Gastrointestinal disorders, or GI complaints, affect many children and adolescents on a daily basis. Conditions like irritable bowel syndrome, functional abdominal pain, constipation, infantile colic, and gastroenteritis can wreak havoc on children as well as their parents physically, mentally, and sometimes even financially. More importantly, with a vague variety of symptoms and many various treatments for these conditions, management of these patients is often difficult and parents often turn to alternative types of medicine.
With this in mind, an analysis from Pediatrics released online today reviews studies concerning the effectiveness herbal medicines for gastrointestinal disorders in children and adolescents. In this article, 14 articles were examined with data totaling 1,927 participants, in an attempt to provide statistically significant evidence concerning the use of herbal medicine in treating some gastrointestinal disorders.
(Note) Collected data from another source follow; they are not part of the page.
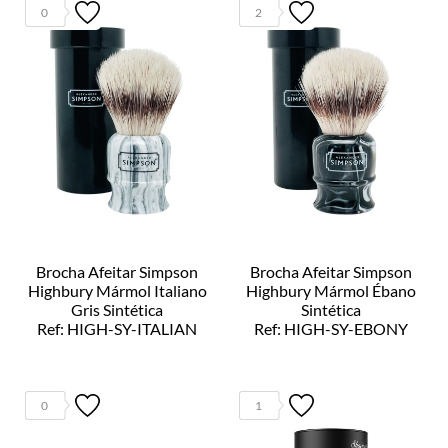
0
2
Brocha Afeitar Simpson
Brocha Afeitar Simpson
Highbury Mármol Italiano
Highbury Mármol Ébano
Gris Sintética
Sintética
Ref: HIGH-SY-ITALIAN
Ref: HIGH-SY-EBONY
0
1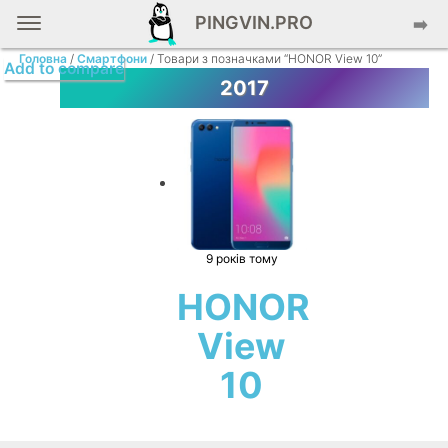
PINGVIN.PRO
➡️
Головна
/
Смартфони
/ Товари з позначками “HONOR View 10”
Add to compare
2017
9 років тому
HONOR
View
10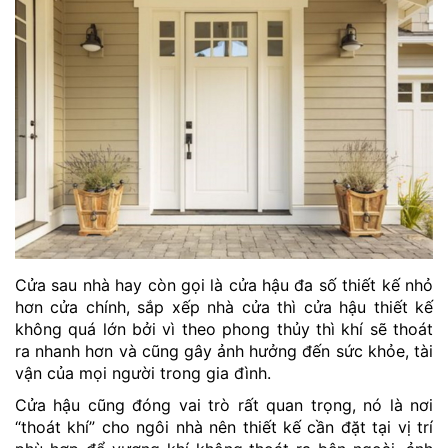
Cửa sau nhà hay còn gọi là cửa hậu đa số thiết kế nhỏ
hơn cửa chính, sắp xếp nhà cửa thì cửa hậu thiết kế
không quá lớn bởi vì theo phong thủy thì khí sẽ thoát
ra nhanh hơn và cũng gây ảnh hưởng đến sức khỏe, tài
vận của mọi người trong gia đình.
Cửa hậu cũng đóng vai trò rất quan trọng, nó là nơi
“thoát khí” cho ngôi nhà nên thiết kế cần đặt tại vị trí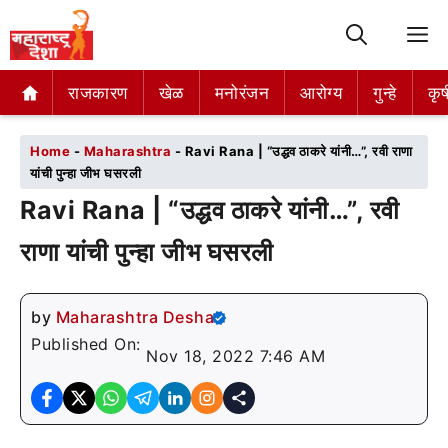
M
राजकारण
राजकारण
खेळ
खेळ
मनोरंजन
मनोरंजन
आरोग्य
आरोग्य
गुन्हे
गुन्हे
कृष
कृष
Home
-
Maharashtra
-
Ravi Rana | “उद्धव ठाकरे यांनी…”, रवी राणा
यांची पुन्हा जीभ घसरली
Ravi Rana | “उद्धव ठाकरे यांनी…”, रवी
राणा यांची पुन्हा जीभ घसरली
by
Maharashtra Desha
Published On:
Nov 18, 2022 7:46 AM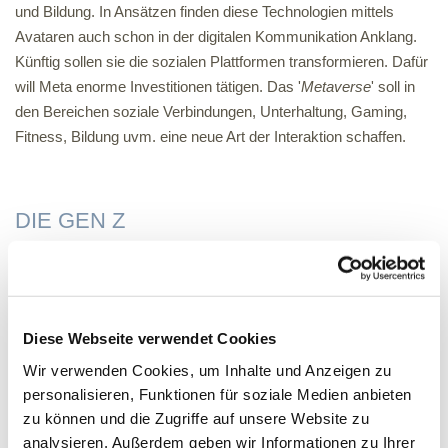
und Bildung. In Ansätzen finden diese Technologien mittels
Avataren auch schon in der digitalen Kommunikation Anklang.
Künftig sollen sie die sozialen Plattformen transformieren. Dafür
will Meta enorme Investitionen tätigen. Das '
Metaverse
' soll in
den Bereichen soziale Verbindungen, Unterhaltung, Gaming,
Fitness, Bildung uvm. eine neue Art der Interaktion schaffen.
DIE GEN Z
Zusätzlich will Meta die Ausrichtung stärker auf die junge
Generation lenken. In diversen Umfragen gab insbesondere die
Generation Z (also die 10 bis 23-jährigen) an, Facebook kaum
noch zu nutzen. Hier dominieren Snapchat, TikTok und
Diese Webseite verwendet Cookies
Instagram. Daher ist es nicht überraschend, dass insbesondere
Wir verwenden Cookies, um Inhalte und Anzeigen zu
die Tochterplattform Instagram durch neue Formate und
personalisieren, Funktionen für soziale Medien anbieten
erweiterte User-Möglichkeiten noch attraktiver für die jüngere
zu können und die Zugriffe auf unsere Website zu
Zielgruppe gemacht werden soll. Zu diesem Zweck werden
analysieren. Außerdem geben wir Informationen zu Ihrer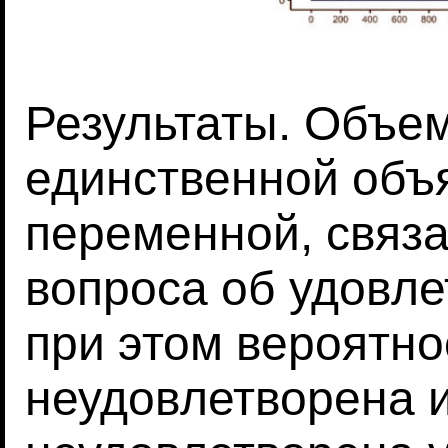
Результаты. Объем
единственной об
переменной, связа
вопроса об удовле
при этом вероятно
неудовлетворена 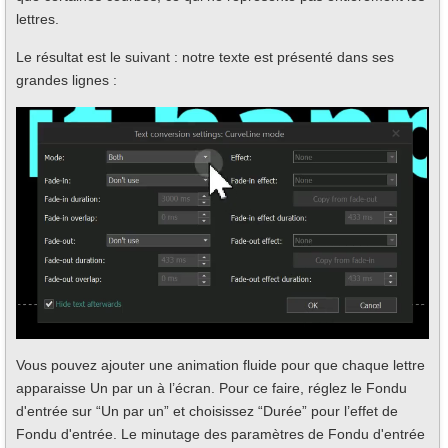
lettres.
Le résultat est le suivant : notre texte est présenté dans ses
grandes lignes :
Vous pouvez ajouter une animation fluide pour que chaque lettre
apparaisse Un par un à l’écran. Pour ce faire, réglez le Fondu
d'entrée sur “Un par un” et choisissez “Durée” pour l’effet de
Fondu d'entrée. Le minutage des paramètres de Fondu d'entrée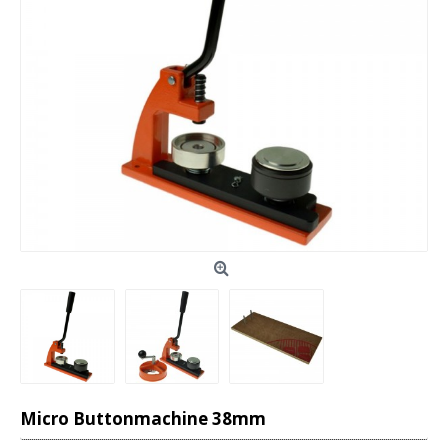
Micro Buttonmachine 38mm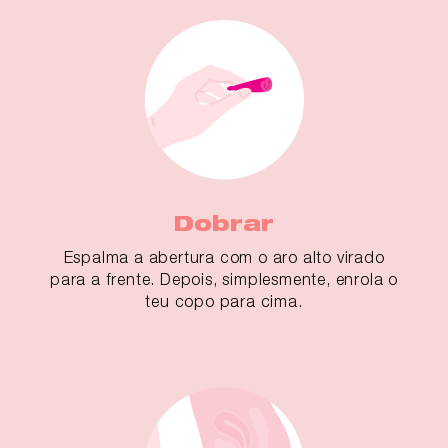
Dobrar
Espalma a abertura com o aro alto virado
para a frente. Depois, simplesmente, enrola o
teu copo para cima.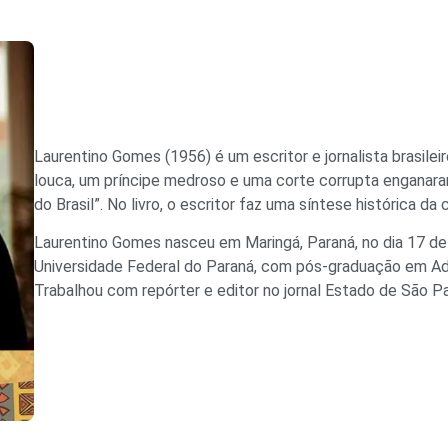
Laurentino Gomes (1956) é um escritor e jornalista brasilei
louca, um príncipe medroso e uma corte corrupta enganar
do Brasil”. No livro, o escritor faz uma síntese histórica d
Laurentino Gomes nasceu em Maringá, Paraná, no dia 17 de
Universidade Federal do Paraná, com pós-graduação em Adm
Trabalhou com repórter e editor no jornal Estado de São Pau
The researchers did find some interesting results. After analyzing multiple studies some evidence shows that:
- Potentilla erecta, carob bean juice, and an herbal compound including M chamomilla and apple pectin did show to significantly reduce the duration of symptoms in children suffering from diarrhea.
- Peppermint oil can decrease duration, frequency, and severity of pain in children suffering from undifferentiated functional pain.
- Different fennel preparations did aid in treating children with infantile colic.
However, one must take these findings with some caution. Many of the studies that were analyzed to produce these results were often very small which could alter their statistical strength or impact. Likewise, many of these studies revealed no adverse events or side effects which calls into question the way this data was collected and recorded. Also, the manufacturers of these herbal preparations are not held to the same strict guidelines as other medication producers. This often causes batch-to-batch and label-to-label differences.
So in the end, what does this mean for you and your children? In short, the answer is to have an open discussion with your healthcare provider. These herbs might be a viable option for your child, especially when they are not responding to conventional treatment.
But more robust studies are first needed before true guidelines can be set for efficacy and safety of these treatments. Although, these herbs do not appear to do any harm, they are still entering and affecting your child, so to be safe, both you and your health care provider should talk and be on the same page prior to starting any treatment.